Community support is building for a grassroots plan to sponsor and bring Syrian refugees to Sarnia-Lambton.

Sarnia Mayor Mike Bradley said he’s received a very positive response after calling on local leaders, the Sarnia-Lambton Economic Partnership, religious groups and the county to come together and address the humanitarian crisis in Syria.

“This is a very complex issue and not an easy thing to get engaged in,” said Bradley, who also chairs the economic partnership, whose mandate includes attracting newcomers.

“This is not a debate about federal policy. What we’re looking at is an international version of the (county’s) Circles Program. You just can’t write a cheque.”

SLEP will take the lead role in bringing together community groups and churches to sponsor refugees from Syria. Bradley expects an initial meeting date to be set this week.

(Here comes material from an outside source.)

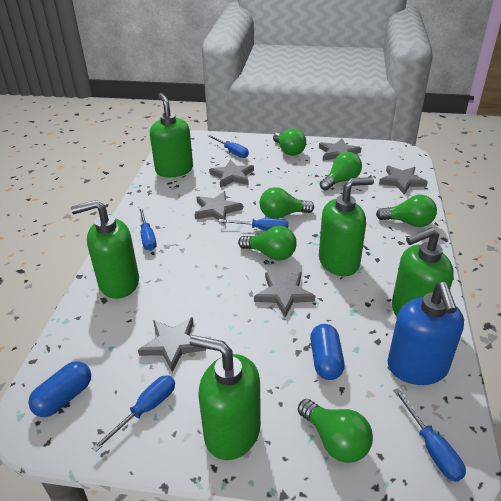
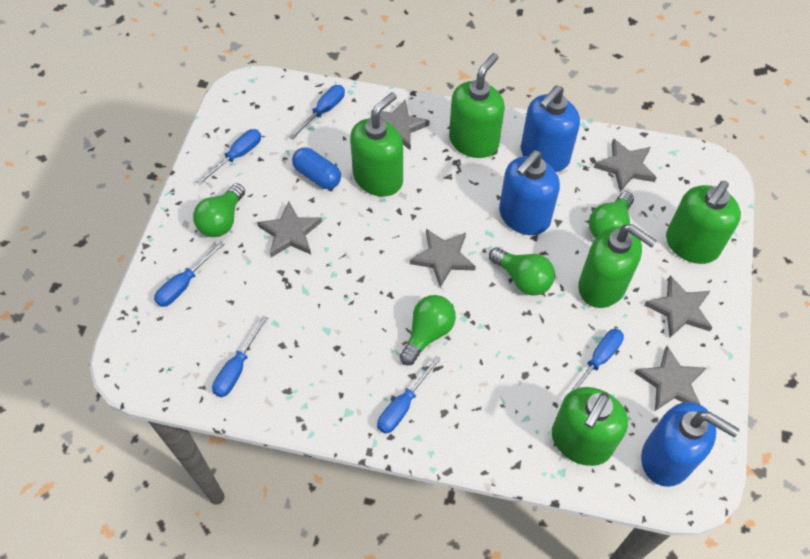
blue capsule: 2 -> 1
blue screwdriver: 5 -> 6
blue soap dispenser: 1 -> 3
green light bulb: 6 -> 4

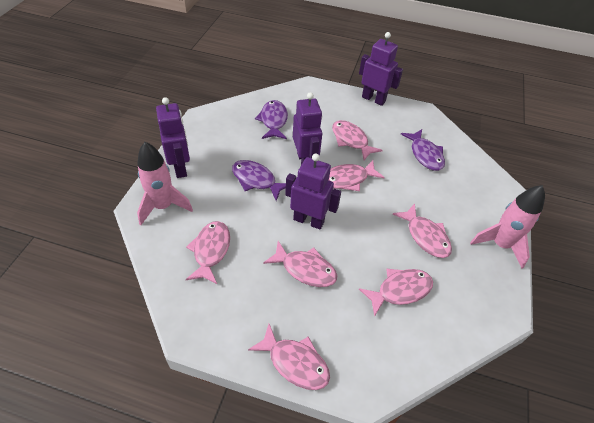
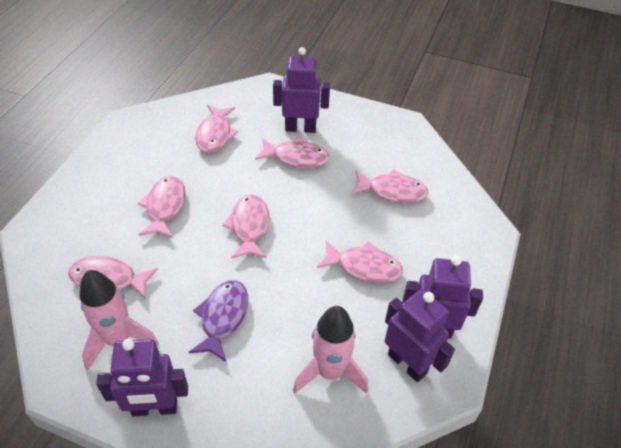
purple fish: 3 -> 1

Almost four million Syrians have fled to neighbouring countries and half of the nation’s people have been displaced from their homes since civil war erupted five years ago

Toronto’s Lifeline Syria is being used as a model locally. The volunteer organization is the lead national organization on refugee settlement in Canada.

Sponsoring a family of four for a year costs about $27,000, according to Lifeline Syria. But refugees require a lot of other support, said Ratna Omidvar, chair of the organization and founding executive director of the Global Diversity Exchange at Ryerson University.

“In smaller communities like Sarnia, the money is going to go further,” she said. “But that is only the beginning. Small communities provide great advantages and can really help and support; put their arms around a family.”

It’s important, however, to provide refugees with links to their culture, she added.

“I would encourage identifying Arab-speaking people (within the community) to work with the refugees for a sustained welcome. Make other Syrians (living there) front and centre.”

Bradley said overtures made to Sarnia’s small Syrian community have been well received.

Canada has promised to open its doors to 10,000 Syrians over the next three years, and the government is counting on groups of Canadians to come together and sponsor them.

Bradley believes the local community will step up. Sarnia-Lambton has a long history of welcoming refugees, he said, including Italian and Dutch immigrants following the Second World War, and Sarnia churches rallying to support families from Vietnam in the 1970s.

Breakdown on sponsorship costs:

$20,000-$21,000: income support for 1 year

$1,150: Basic clothing allowance: $325 per adult; $250 per child

$600 for winter clothing

$2,945: Basic furnishings, linens, household products, etc.

$400: Food staples

$300: School supplies and fees

(Citizenship and Immigration Canada)

How to apply:

Applications to sponsor a refugee are accepted from groups of five or more permanent residents (known as Groups of Five). Also accepted from Sponsorship Agreement Holders, usually churches or charitable groups.

Application forms available at the Citizenship and Immigration, www.cic.gc.ca/english/refugees/sponsor/

The process can take a year or more before a refugee is matched up.

Groups of Five must be Canadian citizens or permanent residents, over 18, who commit to sponsorship, which can be monetary or in-kind donations.

How to help right now:

Numerous international charities are taking donations to directly assist Syria’s war refugees.

They include the United Nations High Commissioner for Refugees, the Canadian Red Cross, World Vision, Oxfam and War Child.